→ **RAW DATA**:
== == ==

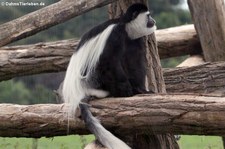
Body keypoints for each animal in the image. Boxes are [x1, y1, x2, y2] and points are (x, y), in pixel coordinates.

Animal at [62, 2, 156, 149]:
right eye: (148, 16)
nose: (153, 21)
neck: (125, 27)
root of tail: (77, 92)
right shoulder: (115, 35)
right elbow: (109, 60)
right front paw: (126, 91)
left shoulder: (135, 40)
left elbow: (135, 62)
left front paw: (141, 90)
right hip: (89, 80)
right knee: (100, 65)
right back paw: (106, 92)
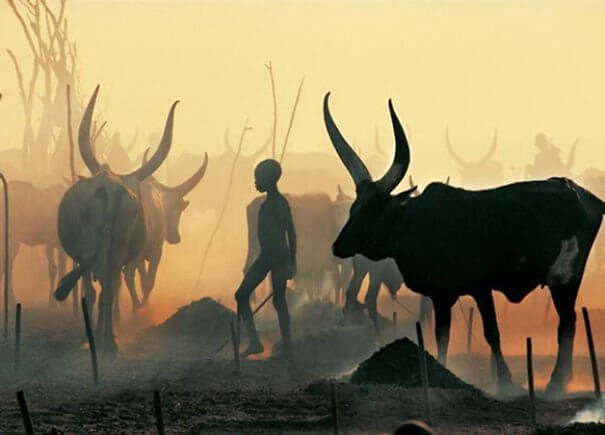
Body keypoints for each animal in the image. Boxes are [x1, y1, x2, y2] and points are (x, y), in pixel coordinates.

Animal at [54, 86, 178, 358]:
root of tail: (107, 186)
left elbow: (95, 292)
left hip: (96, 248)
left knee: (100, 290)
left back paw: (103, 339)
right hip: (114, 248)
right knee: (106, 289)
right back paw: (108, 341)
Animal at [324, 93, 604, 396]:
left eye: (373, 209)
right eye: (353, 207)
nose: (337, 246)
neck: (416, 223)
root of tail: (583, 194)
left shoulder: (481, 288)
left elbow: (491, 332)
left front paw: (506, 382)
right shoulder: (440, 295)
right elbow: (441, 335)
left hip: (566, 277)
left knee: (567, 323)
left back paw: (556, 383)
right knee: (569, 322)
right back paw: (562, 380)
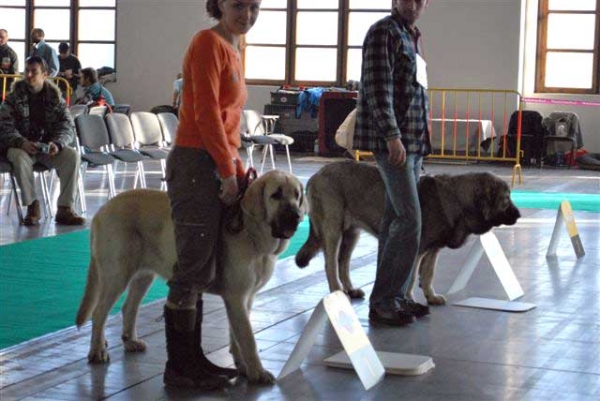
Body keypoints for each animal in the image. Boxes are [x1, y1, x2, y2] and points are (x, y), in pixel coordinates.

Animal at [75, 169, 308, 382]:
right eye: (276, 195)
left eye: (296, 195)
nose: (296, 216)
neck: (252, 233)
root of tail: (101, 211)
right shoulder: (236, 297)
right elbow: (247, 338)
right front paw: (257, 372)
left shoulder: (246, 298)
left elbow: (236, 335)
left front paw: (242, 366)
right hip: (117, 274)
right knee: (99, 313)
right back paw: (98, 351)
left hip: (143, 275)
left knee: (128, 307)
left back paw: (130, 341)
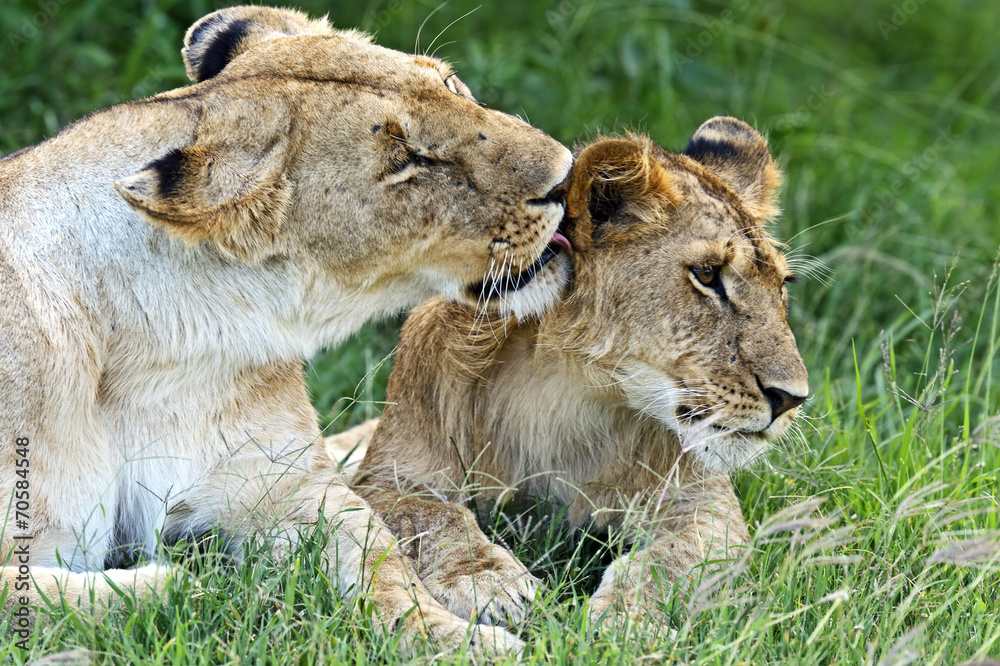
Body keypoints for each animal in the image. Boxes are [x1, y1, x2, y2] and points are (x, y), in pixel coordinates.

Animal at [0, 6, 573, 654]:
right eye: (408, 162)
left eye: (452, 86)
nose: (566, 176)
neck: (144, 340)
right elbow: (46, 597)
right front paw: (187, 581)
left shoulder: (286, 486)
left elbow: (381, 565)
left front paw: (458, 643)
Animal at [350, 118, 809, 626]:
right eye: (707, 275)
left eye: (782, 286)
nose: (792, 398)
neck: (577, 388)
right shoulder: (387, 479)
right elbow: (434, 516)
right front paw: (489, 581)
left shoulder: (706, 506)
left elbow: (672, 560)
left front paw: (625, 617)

== == ==

After finding the line that contains "left front paw: (458, 643)" in the records above, copy that line and each one after it exactly, through the final line.

left front paw: (458, 643)
Animal at [350, 118, 809, 626]:
right eye: (707, 275)
left eye: (782, 286)
nose: (792, 398)
neck: (577, 388)
right shoulder: (387, 479)
right elbow: (434, 516)
right front paw: (489, 581)
left shoulder: (706, 506)
left elbow: (672, 560)
left front paw: (625, 617)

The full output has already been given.